Even after drug incubation, some metaphase spindles appeared normal and were bipolar with completely congressed chromosomes; they were indistinguishable from spindles of control cells (see Fig. 4, A-C). For example, at the IC30 for mitotic block (28 nM vinflunine, 2.6 nM vinorelbine, and 0.7 nM vinblastine), 10 to 25% of the spindles appeared normal (Fig. 6, lightly shaded bars). At the IC30, all categories of spindles existed in approximately equal numbers, except that the Type III spindles predominated after incubation with vinorelbine (57% were of Type III with vinorelbine). At the IC50 (38 nM vinflunine, 3.8 nM vinorelbine, and 1.1 nM vinblastine, Fig. 6, medium-shaded bars) normal spindles were rare, whereas Type III spindles predominated (52 to 63%). At the 2× IC50 concentration (heavily-shaded bars), there were no normal spindles (Fig. 6, A-C, left column), and 75 to 87% of the spindles were Type III after incubation with each of the three drugs. The percentages of multipolar spindles did not vary significantly with increasing drug concentrations, remaining at or below 20% of all spindles. Thus, as shown in Figs. 5 and 6 and summarized in the histogram in Fig. 6, all three drugs showed the same sequence of concentration-dependent changes in spindle morphology, albeit over different concentration ranges.

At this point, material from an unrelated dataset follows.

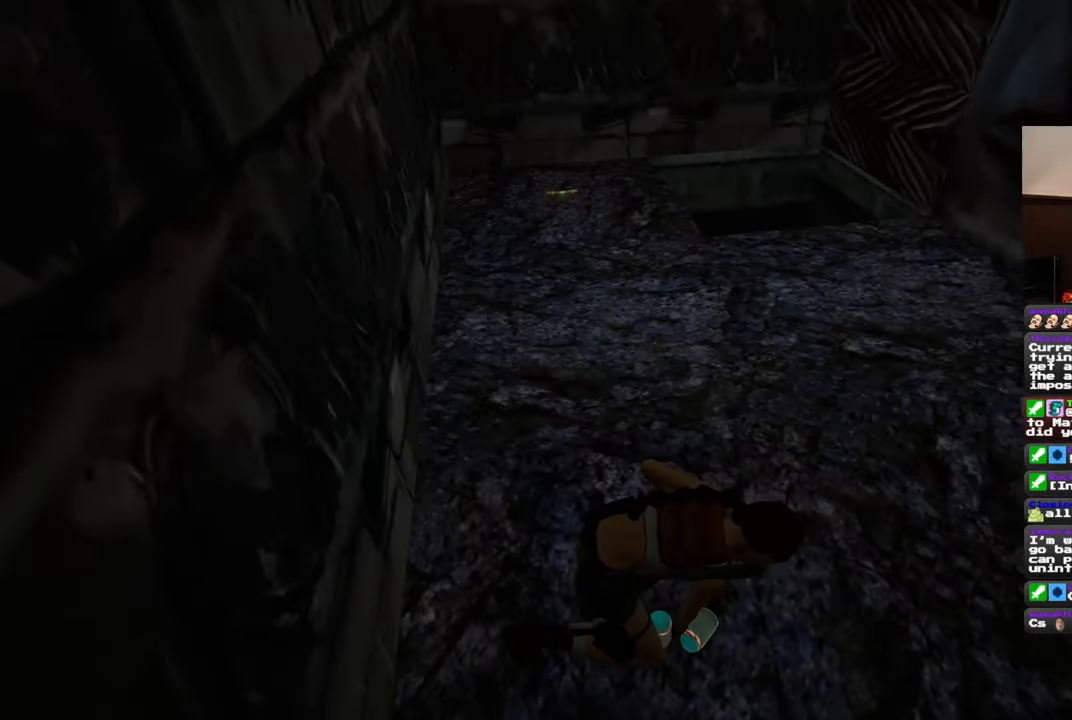
{"dt_ms": 500, "buttons": [], "left_stick": "up", "right_stick": "center", "events": []}
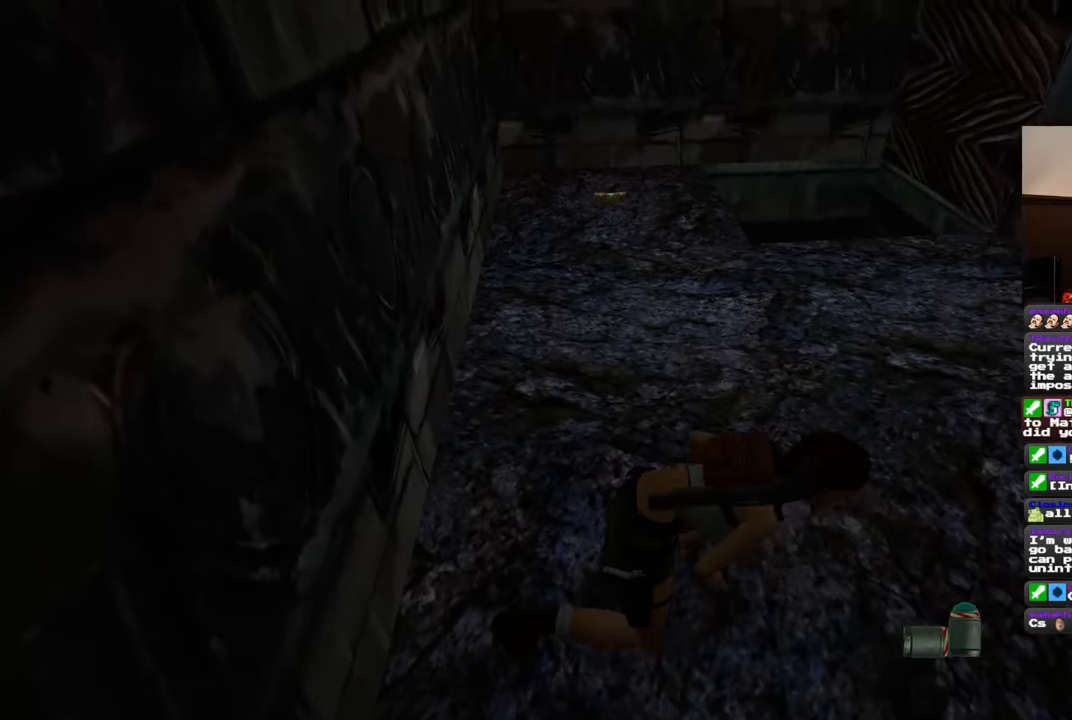
{"dt_ms": 500, "buttons": [], "left_stick": "up", "right_stick": "center", "events": [[33, "right_stick", "down-right"], [200, "right_stick", "center"]]}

In addition, staining for gamma -tubulin indicated that centrosomes in Type III spindles were frequently more fragmented after incubation with vinorelbine and vinflunine than with vinblastine; that is, the punctate masses of centrosomal staining were further apart from one another within the sphere of chromosomes (data not shown; illustrated diagrammatically in Fig. 6).

Measurement of the distance between poles of bipolar spindles after drug incubation indicated that the pole-to-pole distance was shorter at the IC50 concentrations of the three drugs (Table 1). Vinorelbine had the greatest effect on the spindle length, reducing it by 29%, from 9.7 ± 0.3 µm in controls to 6.9 ± 0.1 µm. The smaller size of spindles after vinorelbine exposure is clearly visible in Fig. 4, G and H. The pole-to-pole distance was reduced 20% by vinflunine (to 7.8 ± 0.3 µm) and by vinblastine (to 7.6 ± 0.1 µm). Shortening of the spindle may be caused by net microtubule depolymerization or by changes in the balance of dynamics between microtubule subsets in the spindle. In support of the latter idea, the drug paclitaxel, which enhances microtubule polymerization, also induces spindle shortening (Jordan et al., 1993).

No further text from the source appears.